Which lines of the data contain the string "JSON"? Collect every such line, treating case as significant.

++++ Records supplied ++++

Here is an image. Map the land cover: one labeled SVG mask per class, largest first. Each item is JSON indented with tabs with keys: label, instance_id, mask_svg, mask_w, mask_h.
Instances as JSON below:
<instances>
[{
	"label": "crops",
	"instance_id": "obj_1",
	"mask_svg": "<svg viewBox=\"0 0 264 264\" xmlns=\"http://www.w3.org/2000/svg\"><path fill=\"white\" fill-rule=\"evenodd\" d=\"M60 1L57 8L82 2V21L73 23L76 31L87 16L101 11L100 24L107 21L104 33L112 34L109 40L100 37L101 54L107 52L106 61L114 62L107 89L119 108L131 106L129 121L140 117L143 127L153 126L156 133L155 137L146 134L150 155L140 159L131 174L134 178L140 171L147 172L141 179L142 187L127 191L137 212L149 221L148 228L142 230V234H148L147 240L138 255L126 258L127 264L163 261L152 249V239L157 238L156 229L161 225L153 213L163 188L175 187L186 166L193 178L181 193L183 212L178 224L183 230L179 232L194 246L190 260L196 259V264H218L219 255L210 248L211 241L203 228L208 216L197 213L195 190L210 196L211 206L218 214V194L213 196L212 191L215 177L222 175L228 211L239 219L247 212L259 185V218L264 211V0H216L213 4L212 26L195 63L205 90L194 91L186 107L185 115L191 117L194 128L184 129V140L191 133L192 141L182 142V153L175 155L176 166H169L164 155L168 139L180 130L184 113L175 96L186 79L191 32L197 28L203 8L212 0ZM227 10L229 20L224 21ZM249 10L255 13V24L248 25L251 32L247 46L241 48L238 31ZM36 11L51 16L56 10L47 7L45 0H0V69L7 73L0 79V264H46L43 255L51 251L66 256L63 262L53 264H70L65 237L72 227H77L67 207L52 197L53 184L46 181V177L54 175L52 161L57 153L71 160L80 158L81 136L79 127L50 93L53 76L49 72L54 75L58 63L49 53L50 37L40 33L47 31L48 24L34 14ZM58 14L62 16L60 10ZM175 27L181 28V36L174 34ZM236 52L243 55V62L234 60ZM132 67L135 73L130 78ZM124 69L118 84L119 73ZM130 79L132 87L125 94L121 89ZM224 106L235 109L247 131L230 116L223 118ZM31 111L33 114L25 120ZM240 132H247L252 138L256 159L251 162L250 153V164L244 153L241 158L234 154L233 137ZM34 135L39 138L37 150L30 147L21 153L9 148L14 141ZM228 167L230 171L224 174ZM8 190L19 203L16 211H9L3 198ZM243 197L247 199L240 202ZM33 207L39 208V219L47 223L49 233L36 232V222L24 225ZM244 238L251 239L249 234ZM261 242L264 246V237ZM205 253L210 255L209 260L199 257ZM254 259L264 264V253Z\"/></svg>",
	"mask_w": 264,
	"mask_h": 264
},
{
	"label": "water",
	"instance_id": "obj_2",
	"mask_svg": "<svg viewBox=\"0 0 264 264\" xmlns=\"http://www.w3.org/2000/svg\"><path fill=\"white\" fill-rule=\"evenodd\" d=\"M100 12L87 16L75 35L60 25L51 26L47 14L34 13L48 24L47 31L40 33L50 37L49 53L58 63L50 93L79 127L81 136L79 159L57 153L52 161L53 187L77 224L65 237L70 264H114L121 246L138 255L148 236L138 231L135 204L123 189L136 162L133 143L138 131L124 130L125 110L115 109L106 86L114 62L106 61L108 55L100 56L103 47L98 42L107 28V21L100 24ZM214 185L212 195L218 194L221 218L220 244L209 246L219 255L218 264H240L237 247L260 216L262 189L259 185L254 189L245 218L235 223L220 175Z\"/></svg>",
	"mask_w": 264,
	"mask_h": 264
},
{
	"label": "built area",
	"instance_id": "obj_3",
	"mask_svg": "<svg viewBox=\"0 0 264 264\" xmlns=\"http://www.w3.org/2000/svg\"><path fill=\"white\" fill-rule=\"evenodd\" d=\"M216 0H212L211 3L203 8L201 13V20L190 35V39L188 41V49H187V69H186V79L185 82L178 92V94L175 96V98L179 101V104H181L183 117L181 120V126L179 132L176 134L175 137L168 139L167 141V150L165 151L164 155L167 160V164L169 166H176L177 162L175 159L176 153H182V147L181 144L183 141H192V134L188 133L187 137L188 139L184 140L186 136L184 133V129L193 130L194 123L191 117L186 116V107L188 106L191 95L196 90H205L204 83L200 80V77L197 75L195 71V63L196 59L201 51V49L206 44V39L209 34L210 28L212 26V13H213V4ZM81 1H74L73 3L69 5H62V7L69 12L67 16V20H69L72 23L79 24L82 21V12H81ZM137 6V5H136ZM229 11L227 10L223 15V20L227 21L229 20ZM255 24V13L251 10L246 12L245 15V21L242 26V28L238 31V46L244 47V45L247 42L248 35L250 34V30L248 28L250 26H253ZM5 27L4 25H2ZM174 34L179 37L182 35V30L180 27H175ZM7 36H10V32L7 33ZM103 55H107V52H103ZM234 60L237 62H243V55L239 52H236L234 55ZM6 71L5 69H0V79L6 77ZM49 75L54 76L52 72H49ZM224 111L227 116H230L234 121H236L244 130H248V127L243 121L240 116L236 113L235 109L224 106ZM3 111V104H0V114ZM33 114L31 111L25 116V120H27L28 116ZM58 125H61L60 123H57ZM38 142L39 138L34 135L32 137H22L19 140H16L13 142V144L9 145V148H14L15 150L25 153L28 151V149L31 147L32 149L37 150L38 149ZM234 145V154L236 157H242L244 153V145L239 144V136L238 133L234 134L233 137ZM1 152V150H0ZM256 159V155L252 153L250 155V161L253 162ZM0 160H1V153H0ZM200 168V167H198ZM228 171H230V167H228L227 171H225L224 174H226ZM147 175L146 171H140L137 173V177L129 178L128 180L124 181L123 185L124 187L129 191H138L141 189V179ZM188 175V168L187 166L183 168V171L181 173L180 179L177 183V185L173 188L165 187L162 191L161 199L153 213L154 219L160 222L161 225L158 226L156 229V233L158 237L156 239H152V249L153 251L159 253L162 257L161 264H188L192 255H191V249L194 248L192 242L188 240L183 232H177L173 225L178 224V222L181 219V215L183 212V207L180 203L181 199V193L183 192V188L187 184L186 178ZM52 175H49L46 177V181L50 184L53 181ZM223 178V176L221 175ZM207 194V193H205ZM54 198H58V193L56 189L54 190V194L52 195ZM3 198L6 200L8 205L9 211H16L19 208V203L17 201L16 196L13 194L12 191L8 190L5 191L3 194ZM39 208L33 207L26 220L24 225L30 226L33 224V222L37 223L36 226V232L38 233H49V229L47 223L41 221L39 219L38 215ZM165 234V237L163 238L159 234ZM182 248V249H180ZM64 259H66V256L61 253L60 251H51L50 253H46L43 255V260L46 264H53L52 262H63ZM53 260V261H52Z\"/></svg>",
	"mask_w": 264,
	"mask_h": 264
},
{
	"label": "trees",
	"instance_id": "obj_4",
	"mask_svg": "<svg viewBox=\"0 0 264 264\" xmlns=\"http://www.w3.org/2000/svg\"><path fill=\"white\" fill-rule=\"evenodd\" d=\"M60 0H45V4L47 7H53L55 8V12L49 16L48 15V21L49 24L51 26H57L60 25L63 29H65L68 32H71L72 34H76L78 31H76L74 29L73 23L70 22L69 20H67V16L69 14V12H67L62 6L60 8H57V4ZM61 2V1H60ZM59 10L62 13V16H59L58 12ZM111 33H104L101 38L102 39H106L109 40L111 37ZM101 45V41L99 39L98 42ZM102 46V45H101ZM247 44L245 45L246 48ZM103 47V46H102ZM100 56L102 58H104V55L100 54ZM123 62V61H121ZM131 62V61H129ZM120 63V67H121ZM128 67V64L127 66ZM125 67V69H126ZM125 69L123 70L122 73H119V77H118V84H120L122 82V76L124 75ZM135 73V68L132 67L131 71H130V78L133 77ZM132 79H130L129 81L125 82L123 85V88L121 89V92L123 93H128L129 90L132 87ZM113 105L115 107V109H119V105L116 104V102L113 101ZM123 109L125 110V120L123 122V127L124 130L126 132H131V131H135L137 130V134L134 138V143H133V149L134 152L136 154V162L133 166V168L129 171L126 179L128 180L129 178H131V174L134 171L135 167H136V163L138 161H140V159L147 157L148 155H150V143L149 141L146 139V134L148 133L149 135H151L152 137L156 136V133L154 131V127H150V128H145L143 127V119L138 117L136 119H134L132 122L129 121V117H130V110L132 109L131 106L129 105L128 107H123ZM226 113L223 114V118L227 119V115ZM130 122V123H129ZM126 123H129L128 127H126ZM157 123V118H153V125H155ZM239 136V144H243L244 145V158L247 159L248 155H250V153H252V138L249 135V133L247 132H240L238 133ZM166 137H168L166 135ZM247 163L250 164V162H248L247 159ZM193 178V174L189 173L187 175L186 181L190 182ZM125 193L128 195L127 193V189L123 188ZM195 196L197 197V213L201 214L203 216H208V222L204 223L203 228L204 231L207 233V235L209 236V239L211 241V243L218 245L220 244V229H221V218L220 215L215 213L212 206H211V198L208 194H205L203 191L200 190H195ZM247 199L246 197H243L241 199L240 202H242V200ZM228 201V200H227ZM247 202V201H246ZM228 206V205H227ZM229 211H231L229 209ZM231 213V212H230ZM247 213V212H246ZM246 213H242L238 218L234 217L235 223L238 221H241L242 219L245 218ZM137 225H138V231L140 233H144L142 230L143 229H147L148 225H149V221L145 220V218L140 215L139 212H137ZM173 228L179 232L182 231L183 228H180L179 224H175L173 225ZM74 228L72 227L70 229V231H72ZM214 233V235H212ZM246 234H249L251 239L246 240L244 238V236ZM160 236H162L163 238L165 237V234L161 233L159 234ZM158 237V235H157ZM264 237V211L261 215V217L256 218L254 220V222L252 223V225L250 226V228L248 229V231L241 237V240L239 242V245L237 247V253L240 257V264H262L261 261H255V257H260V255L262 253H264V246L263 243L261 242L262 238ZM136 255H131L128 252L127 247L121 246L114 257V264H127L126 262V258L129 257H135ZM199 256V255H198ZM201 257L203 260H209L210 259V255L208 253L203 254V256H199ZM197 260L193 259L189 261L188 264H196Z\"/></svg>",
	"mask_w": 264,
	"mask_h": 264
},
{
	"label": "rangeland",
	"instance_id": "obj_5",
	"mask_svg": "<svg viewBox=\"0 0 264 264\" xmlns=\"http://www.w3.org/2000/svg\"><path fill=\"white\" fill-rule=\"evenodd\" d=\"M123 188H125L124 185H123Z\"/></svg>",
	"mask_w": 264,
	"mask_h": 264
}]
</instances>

++++

▶ _Answer to the problem_:
Here is an image. Map the land cover: one labeled SVG mask per class, largest first. Each item is JSON indented with tabs with keys: label, instance_id, mask_svg, mask_w, mask_h.
Instances as JSON below:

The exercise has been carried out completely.